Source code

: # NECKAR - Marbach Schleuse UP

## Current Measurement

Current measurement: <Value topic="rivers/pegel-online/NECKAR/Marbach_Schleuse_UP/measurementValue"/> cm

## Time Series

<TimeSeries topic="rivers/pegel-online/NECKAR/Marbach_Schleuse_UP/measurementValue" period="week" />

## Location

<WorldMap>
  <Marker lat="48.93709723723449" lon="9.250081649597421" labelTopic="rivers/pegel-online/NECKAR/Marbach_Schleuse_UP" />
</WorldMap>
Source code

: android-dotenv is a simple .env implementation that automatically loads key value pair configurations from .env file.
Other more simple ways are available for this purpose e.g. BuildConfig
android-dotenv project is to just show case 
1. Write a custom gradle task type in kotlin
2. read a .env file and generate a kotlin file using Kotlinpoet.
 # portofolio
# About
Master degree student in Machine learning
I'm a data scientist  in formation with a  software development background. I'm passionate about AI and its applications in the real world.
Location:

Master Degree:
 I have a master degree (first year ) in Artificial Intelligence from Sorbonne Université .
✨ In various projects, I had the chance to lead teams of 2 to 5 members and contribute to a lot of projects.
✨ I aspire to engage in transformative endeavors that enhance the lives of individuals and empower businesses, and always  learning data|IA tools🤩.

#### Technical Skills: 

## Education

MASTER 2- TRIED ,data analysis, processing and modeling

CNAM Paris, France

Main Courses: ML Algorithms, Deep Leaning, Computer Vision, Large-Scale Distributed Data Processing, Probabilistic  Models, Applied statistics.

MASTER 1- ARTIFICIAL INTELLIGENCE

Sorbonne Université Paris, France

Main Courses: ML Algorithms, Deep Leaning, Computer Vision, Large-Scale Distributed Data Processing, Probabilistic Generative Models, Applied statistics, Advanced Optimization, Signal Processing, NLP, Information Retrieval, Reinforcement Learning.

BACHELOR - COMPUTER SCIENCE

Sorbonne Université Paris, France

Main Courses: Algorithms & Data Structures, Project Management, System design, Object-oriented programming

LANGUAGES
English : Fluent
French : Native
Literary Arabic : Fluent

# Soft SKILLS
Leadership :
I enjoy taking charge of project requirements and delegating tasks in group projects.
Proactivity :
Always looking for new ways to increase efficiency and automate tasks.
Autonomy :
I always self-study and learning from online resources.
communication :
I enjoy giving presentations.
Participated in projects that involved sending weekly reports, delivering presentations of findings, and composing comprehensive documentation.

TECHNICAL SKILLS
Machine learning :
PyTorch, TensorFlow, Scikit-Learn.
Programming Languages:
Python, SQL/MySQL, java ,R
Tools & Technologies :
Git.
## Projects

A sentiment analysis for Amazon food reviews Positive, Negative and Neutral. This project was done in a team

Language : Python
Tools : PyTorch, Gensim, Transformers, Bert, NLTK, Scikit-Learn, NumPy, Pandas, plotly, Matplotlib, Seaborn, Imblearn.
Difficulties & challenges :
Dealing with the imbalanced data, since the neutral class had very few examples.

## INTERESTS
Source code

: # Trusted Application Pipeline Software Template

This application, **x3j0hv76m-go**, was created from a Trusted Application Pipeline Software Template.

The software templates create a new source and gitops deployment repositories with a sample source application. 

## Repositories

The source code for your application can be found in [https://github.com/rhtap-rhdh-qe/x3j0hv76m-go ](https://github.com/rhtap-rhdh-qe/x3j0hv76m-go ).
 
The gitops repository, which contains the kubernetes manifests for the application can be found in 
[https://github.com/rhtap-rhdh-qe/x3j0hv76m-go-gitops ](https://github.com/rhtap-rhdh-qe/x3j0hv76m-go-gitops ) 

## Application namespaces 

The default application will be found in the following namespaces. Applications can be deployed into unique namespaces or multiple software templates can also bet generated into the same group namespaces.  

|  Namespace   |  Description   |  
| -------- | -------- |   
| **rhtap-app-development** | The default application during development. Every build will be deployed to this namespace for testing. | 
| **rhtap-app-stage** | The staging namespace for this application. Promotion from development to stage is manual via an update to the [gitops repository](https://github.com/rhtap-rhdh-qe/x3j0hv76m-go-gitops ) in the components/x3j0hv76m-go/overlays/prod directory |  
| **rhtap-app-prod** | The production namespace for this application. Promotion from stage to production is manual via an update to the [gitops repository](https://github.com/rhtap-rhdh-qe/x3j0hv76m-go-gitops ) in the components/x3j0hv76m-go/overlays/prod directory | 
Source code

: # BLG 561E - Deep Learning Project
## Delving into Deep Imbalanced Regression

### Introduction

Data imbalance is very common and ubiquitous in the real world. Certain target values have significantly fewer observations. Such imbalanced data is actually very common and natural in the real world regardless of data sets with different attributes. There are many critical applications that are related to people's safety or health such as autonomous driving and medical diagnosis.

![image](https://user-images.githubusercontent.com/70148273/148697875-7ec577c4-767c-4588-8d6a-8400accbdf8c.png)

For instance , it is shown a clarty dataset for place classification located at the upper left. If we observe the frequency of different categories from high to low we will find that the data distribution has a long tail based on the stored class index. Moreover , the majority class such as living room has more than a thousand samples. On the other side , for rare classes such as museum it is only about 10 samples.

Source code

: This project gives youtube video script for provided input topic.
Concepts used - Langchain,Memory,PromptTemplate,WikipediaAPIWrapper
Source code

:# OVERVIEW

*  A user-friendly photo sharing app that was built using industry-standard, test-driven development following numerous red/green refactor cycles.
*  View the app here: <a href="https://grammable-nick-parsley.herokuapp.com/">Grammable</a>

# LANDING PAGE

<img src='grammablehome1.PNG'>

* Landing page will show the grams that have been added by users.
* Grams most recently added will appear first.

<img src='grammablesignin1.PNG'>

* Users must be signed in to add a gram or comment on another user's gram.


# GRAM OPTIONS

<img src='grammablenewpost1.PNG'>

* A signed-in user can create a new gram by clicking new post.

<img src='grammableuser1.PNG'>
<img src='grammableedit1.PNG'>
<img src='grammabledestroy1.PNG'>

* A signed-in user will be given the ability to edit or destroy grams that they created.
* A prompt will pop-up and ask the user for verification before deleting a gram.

**ACTIVITY:** Above are records; repeat only the lines starting at the line with "A sentiment analysis" and ending at the line with "for testing. |", exactly as they appear, both included.

**ANSWER SECTION:**
A sentiment analysis for Amazon food reviews Positive, Negative and Neutral. This project was done in a team

Language : Python
Tools : PyTorch, Gensim, Transformers, Bert, NLTK, Scikit-Learn, NumPy, Pandas, plotly, Matplotlib, Seaborn, Imblearn.
Difficulties & challenges :
Dealing with the imbalanced data, since the neutral class had very few examples.

## INTERESTS
Source code

: # Trusted Application Pipeline Software Template

This application, **x3j0hv76m-go**, was created from a Trusted Application Pipeline Software Template.

The software templates create a new source and gitops deployment repositories with a sample source application. 

## Repositories

The source code for your application can be found in [https://github.com/rhtap-rhdh-qe/x3j0hv76m-go ](https://github.com/rhtap-rhdh-qe/x3j0hv76m-go ).
 
The gitops repository, which contains the kubernetes manifests for the application can be found in 
[https://github.com/rhtap-rhdh-qe/x3j0hv76m-go-gitops ](https://github.com/rhtap-rhdh-qe/x3j0hv76m-go-gitops ) 

## Application namespaces 

The default application will be found in the following namespaces. Applications can be deployed into unique namespaces or multiple software templates can also bet generated into the same group namespaces.  

|  Namespace   |  Description   |  
| -------- | -------- |   
| **rhtap-app-development** | The default application during development. Every build will be deployed to this namespace for testing. | 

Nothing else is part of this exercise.